Para o baterista da banda Peter Fox, em entrevista à Agência de Notícias UniCEUB, é importante trazer esses ritmos musicais para a peça já que eles são gêneros energéticos e com um histórico de críticas. “ Para a gente, é muito importante trazer algo agressivo que tire o sorriso do rosto das pessoas”, explica.
“No rap você consegue dizer mais”, admira Patrick Tood, guitarrista do grupo. Ele explica que toda a música que eles fazem é para dar suporte à temática da peça. “ É arte mista!”, acrescenta.
A plateia aprovou o que viu
Para a atriz Jéssica Cardoso, de 26 anos, que assistiu ao espetáculo, a “deslocou” ela da zona de conforto.

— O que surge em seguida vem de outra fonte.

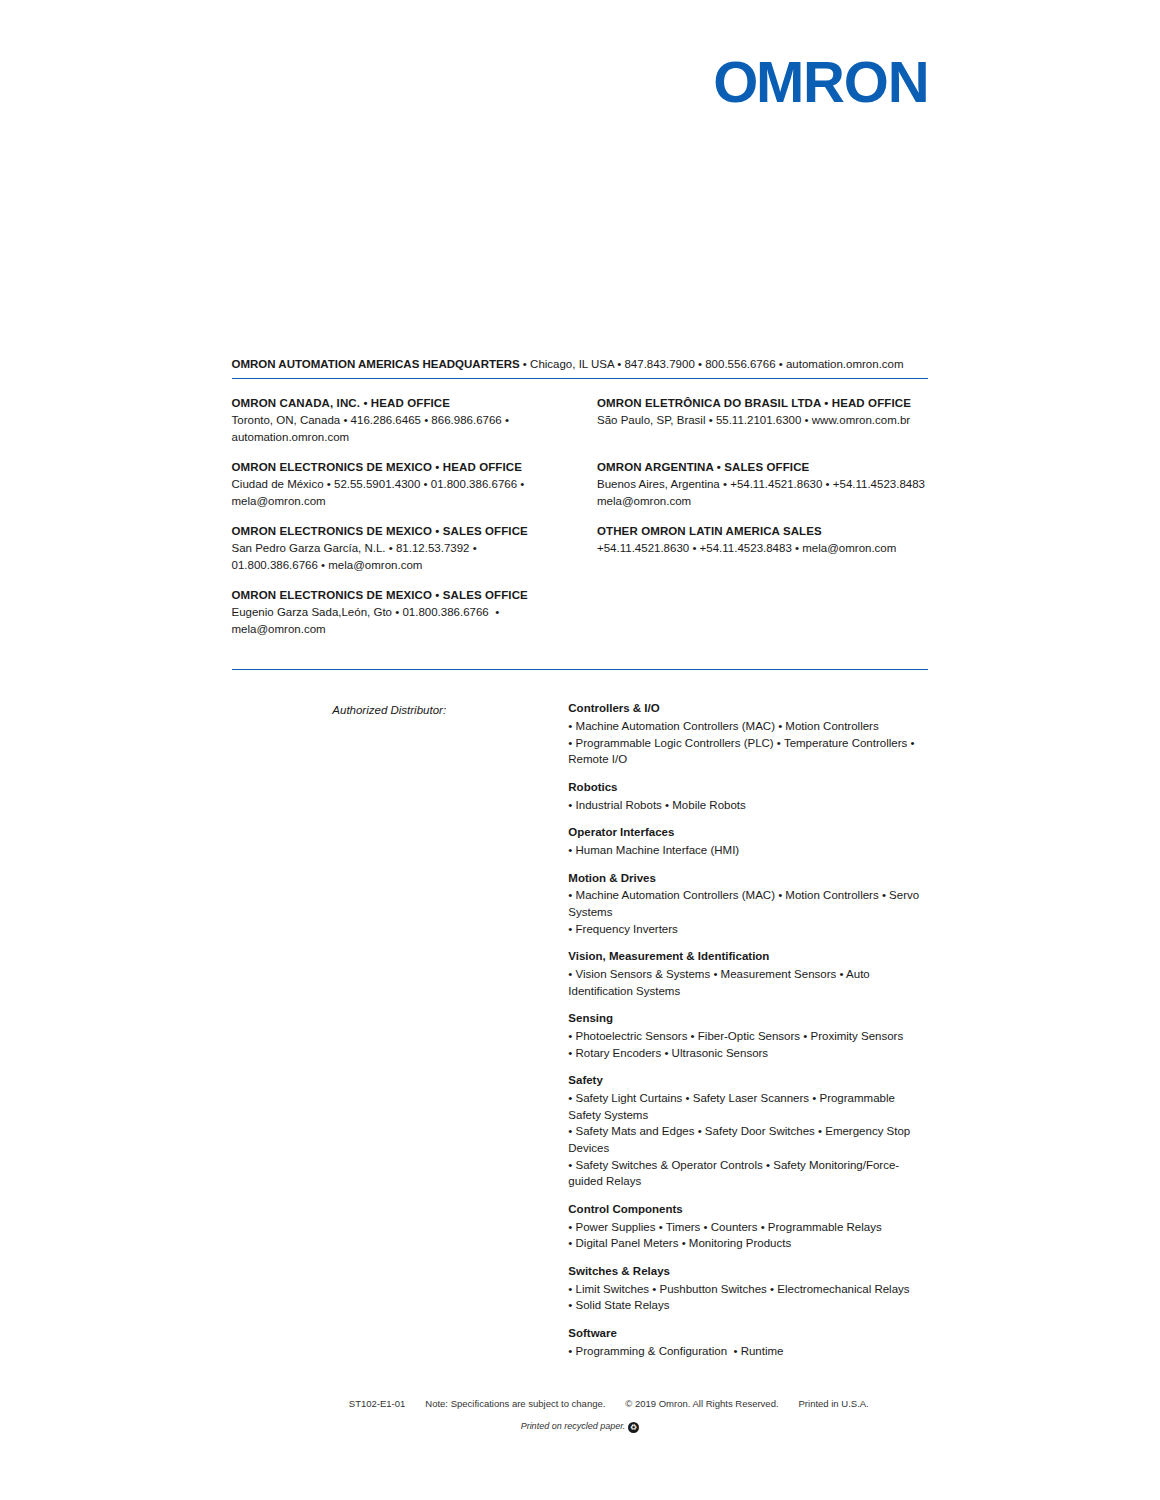OMRON
OMRON AUTOMATION AMERICAS HEADQUARTERS • Chicago, IL USA • 847.843.7900 • 800.556.6766 • automation.omron.com
OMRON CANADA, INC. • HEAD OFFICE Toronto, ON, Canada • 416.286.6465 • 866.986.6766 • automation.omron.com
OMRON ELETRÔNICA DO BRASIL LTDA • HEAD OFFICE São Paulo, SP, Brasil • 55.11.2101.6300 • www.omron.com.br
OMRON ELECTRONICS DE MEXICO • HEAD OFFICE Ciudad de México • 52.55.5901.4300 • 01.800.386.6766 • mela@omron.com
OMRON ARGENTINA • SALES OFFICE Buenos Aires, Argentina • +54.11.4521.8630 • +54.11.4523.8483 mela@omron.com
OMRON ELECTRONICS DE MEXICO • SALES OFFICE San Pedro Garza García, N.L. • 81.12.53.7392 • 01.800.386.6766 • mela@omron.com
OTHER OMRON LATIN AMERICA SALES +54.11.4521.8630 • +54.11.4523.8483 • mela@omron.com
OMRON ELECTRONICS DE MEXICO • SALES OFFICE Eugenio Garza Sada,León, Gto • 01.800.386.6766 • mela@omron.com
Authorized Distributor:
Controllers & I/O
Machine Automation Controllers (MAC) • Motion Controllers
Programmable Logic Controllers (PLC) • Temperature Controllers • Remote I/O
Robotics
Industrial Robots • Mobile Robots
Operator Interfaces
Human Machine Interface (HMI)
Motion & Drives
Machine Automation Controllers (MAC) • Motion Controllers • Servo Systems
Frequency Inverters
Vision, Measurement & Identification
Vision Sensors & Systems • Measurement Sensors • Auto Identification Systems
Sensing
Photoelectric Sensors • Fiber-Optic Sensors • Proximity Sensors
Rotary Encoders • Ultrasonic Sensors
Safety
Safety Light Curtains • Safety Laser Scanners • Programmable Safety Systems
Safety Mats and Edges • Safety Door Switches • Emergency Stop Devices
Safety Switches & Operator Controls • Safety Monitoring/Force-guided Relays
Control Components
Power Supplies • Timers • Counters • Programmable Relays
Digital Panel Meters • Monitoring Products
Switches & Relays
Limit Switches • Pushbutton Switches • Electromechanical Relays
Solid State Relays
Software
Programming & Configuration • Runtime
ST102-E1-01 Note: Specifications are subject to change. © 2019 Omron. All Rights Reserved. Printed in U.S.A.
Printed on recycled paper.♻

Segundo ela, a parte final, onde a atriz pede para que não ajudem mais os negros e trazem discussões complexas. “A gente não pode achar que os negros tem que agradecer sempre”, critica.
Sobre as piadas e as ironias, ela garante: “Dou risada de desespero. De nervoso”. Ela se preocupou com a reação de parte da plateia que se mostrou ainda muito conservadora quanto às críticas apresentadas em um lugar intelectual e de crítica sobre o racismo. “Mesmo nesse local, mesmo sendo uma peça crítica, eu senti as pessoas se sentindo meio incomodadas”, explica. Ela explica que identificar essas brincadeiras é importante para a conscientização.